**ASSIGNMENT**
Go through the lines below and copy any that hold the string "Partners".

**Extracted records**
* * * * *

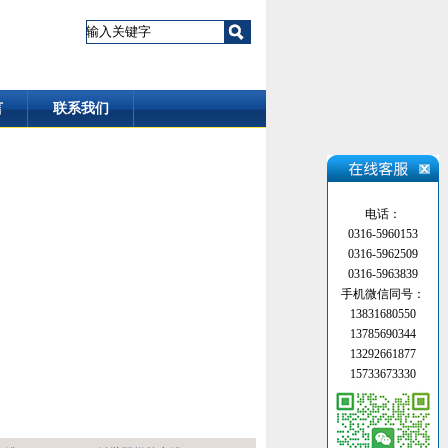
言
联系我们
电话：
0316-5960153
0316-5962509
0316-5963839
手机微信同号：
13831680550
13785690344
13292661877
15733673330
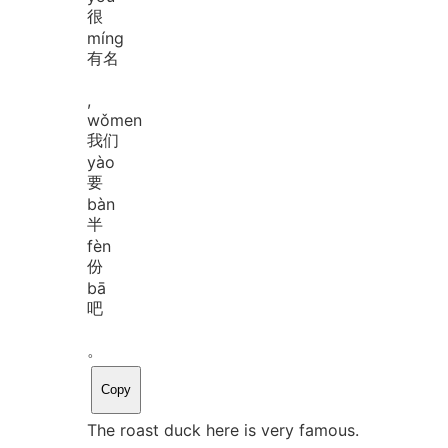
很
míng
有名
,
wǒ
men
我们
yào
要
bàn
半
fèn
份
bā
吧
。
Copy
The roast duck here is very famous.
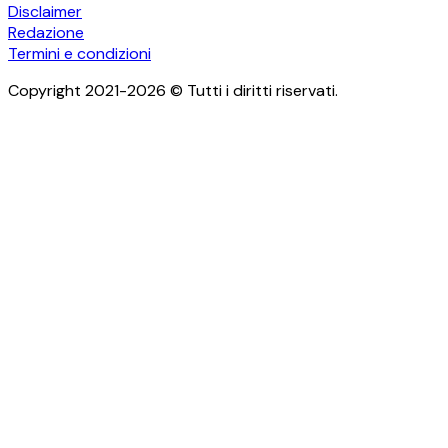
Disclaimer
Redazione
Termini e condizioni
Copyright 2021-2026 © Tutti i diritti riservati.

* * * * *

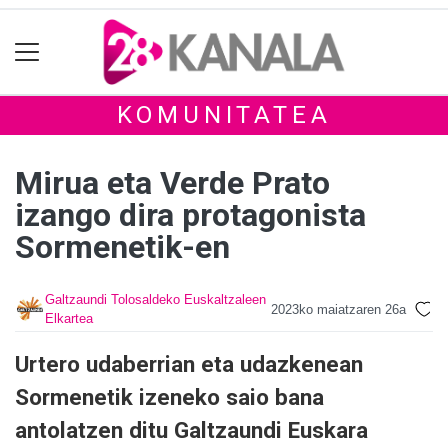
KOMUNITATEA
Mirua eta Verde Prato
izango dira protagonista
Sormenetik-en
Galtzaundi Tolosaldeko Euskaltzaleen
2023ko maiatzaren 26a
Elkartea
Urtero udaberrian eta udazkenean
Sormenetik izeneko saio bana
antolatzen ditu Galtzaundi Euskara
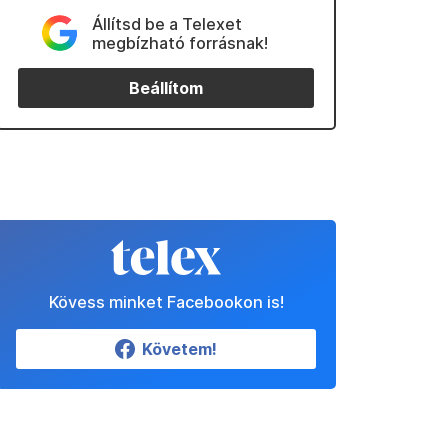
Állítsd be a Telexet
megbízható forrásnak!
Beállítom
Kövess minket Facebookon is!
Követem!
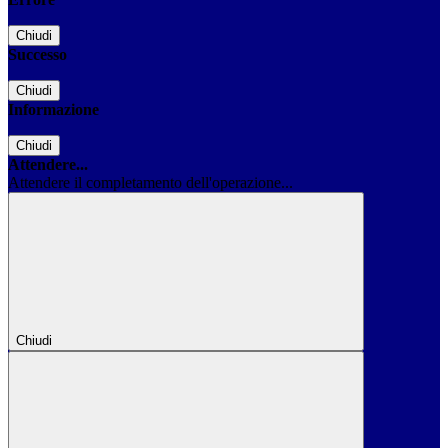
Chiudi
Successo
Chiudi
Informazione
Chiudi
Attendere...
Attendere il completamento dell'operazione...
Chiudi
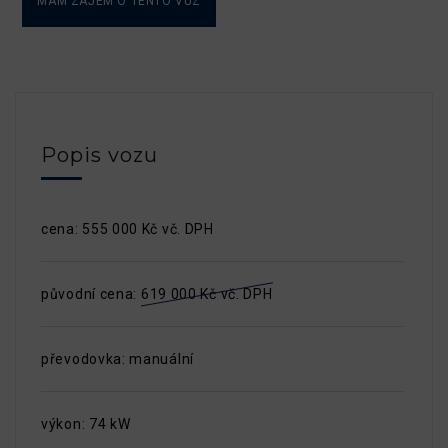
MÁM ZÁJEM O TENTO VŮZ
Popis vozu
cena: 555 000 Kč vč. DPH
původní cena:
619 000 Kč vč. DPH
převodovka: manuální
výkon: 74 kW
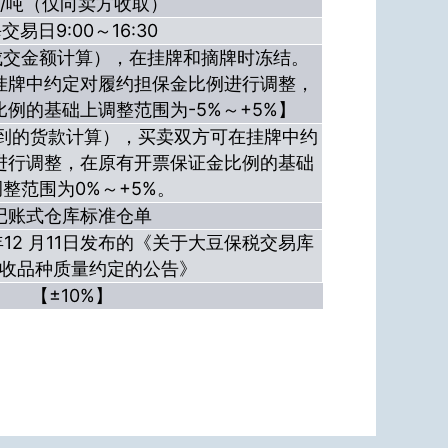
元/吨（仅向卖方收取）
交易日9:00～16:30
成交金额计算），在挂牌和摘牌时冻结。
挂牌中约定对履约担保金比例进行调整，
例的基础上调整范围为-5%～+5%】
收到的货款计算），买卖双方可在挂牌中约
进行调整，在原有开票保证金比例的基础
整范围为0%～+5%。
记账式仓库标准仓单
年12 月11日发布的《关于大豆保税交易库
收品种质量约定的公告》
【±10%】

* * * * *

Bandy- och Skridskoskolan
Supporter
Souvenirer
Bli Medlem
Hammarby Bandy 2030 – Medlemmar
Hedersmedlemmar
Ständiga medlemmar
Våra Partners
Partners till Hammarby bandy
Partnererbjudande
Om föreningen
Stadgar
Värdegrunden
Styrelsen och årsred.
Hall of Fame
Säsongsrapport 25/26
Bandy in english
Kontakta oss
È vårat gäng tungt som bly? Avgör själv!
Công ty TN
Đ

* * * * *

**ANSWER SPACE**
Våra Partners
Partners till Hammarby bandy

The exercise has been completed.